Dünya gazetesinin haberine göre birtakım firmalar, iştirakçi oldukları fuarlara dahi gidemezken; endüstriciler, bilhassa Singapur, Hong Kong, Dubai ve Rusya üzere ülkelerdeki fuarlarda önemli bir hareketlenme olduğunu söylüyor.
Özellikle ticari vize müracaatlarında yaşanan bu zahmetler yatırım yoluyla vatandaşlık programlarının değerini bir defa daha ortaya çıkardığını kaydeden Henley & Partners, Türkiye Direktörü Burak Demirel, şu sözleri kullandı:
“Yatırım yoluyla vatandaşlık programlarında 8 program var.

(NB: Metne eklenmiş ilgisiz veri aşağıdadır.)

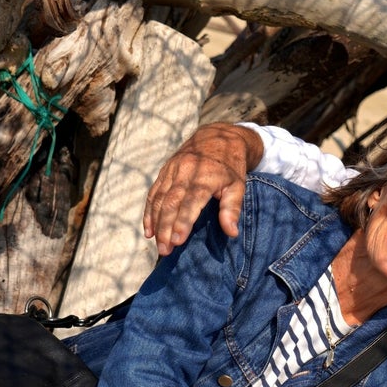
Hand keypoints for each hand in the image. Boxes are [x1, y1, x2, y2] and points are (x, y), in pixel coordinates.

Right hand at [143, 123, 261, 255]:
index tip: (177, 241)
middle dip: (165, 228)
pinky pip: (153, 192)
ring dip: (155, 223)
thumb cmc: (231, 165)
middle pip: (170, 203)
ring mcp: (172, 170)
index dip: (182, 221)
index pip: (190, 202)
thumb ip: (233, 208)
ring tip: (157, 244)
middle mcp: (185, 172)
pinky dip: (149, 212)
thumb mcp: (239, 185)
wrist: (217, 136)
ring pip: (158, 199)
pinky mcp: (165, 170)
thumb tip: (231, 233)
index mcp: (205, 176)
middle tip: (165, 251)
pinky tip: (148, 229)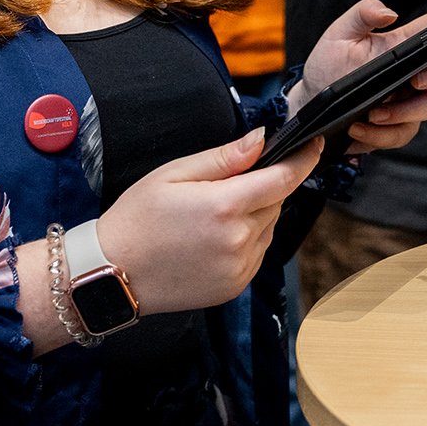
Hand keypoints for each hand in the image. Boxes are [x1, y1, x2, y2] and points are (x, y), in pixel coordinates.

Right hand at [95, 128, 321, 314]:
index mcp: (225, 207)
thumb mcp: (174, 174)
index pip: (284, 178)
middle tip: (225, 184)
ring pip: (269, 227)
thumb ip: (224, 158)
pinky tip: (212, 237)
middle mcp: (239, 241)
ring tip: (212, 214)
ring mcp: (239, 268)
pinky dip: (246, 239)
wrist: (111, 274)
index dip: (304, 158)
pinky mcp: (235, 286)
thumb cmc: (137, 218)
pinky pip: (257, 252)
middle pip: (276, 201)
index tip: (315, 143)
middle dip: (262, 186)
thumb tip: (262, 139)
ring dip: (255, 214)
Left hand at [293, 0, 426, 154]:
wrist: (310, 106)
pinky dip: (380, 134)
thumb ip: (362, 14)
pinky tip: (359, 128)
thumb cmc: (328, 67)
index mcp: (400, 45)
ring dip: (400, 113)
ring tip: (372, 113)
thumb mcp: (338, 35)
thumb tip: (388, 11)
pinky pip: (403, 134)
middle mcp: (409, 73)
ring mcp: (406, 101)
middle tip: (414, 81)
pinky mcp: (397, 127)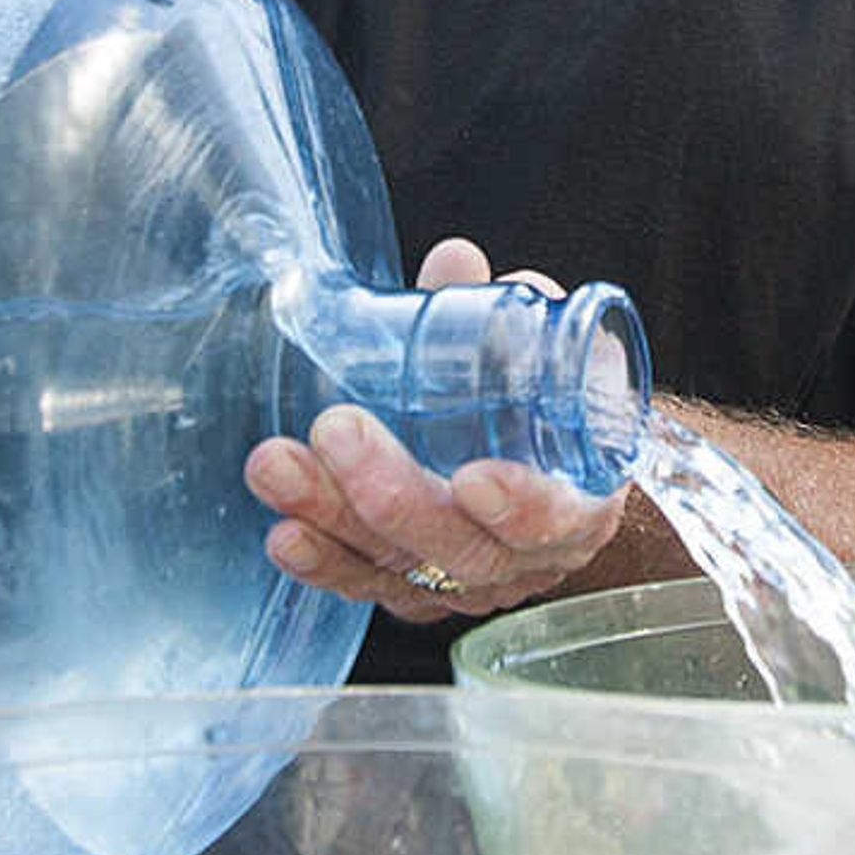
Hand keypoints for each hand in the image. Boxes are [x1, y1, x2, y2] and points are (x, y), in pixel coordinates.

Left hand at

Beş tanesi Karayipler’de, üç tanesi Avrupa Bölgesi’nde. Türkiye’yi de katarsak 9 tane var. Bu programlar, Antigua ve Barbuda, St. Kitts and Nevis, Grenada, Dominica ve St.Lucia ülkelerinde mevcut. Karayipler’de süreçler 6-8 ay ve 100 bin dolar hibe yapmak gerekiyor. Direkt vize özgürlüğü üzere düşünebiliriz. Mesela Çin vizesi çok güç. Karayipler’de vatandaş olabilirsen Çin’e vizesiz giriş yapılabiliyor. Bu ülkelerin bunu yapma emeli ekonomilerini kalkındırmak ve direkt yabancı yatırım çekmek için yapıyorlar. Bu paralar da ekonomik gelişime katkıda bulunan devlet fonlarına gidiyor. Avusturya ise en üst segment. 8 milyon Euro ticari yatırım ya da 3 milyon Euro hibe yapmak gerekiyor. 2-3 yıla yakın süren bir süreci var. Montenegro çok tanınan Türkiye’de. Türkler, oranın coğrafik alt yapısını çok seviyorlar. 250 bin Euro ya da 450 bin Euro gayrimenkul alınması gerekiyor. 8-10 ay ortasında bir süreç var. Güvenlik araştırmasını da devlet kendisi yapmıyor, yabancı firmalar kullanıyorlar. Bu da güvenlik açısından kıymetli bir öge.”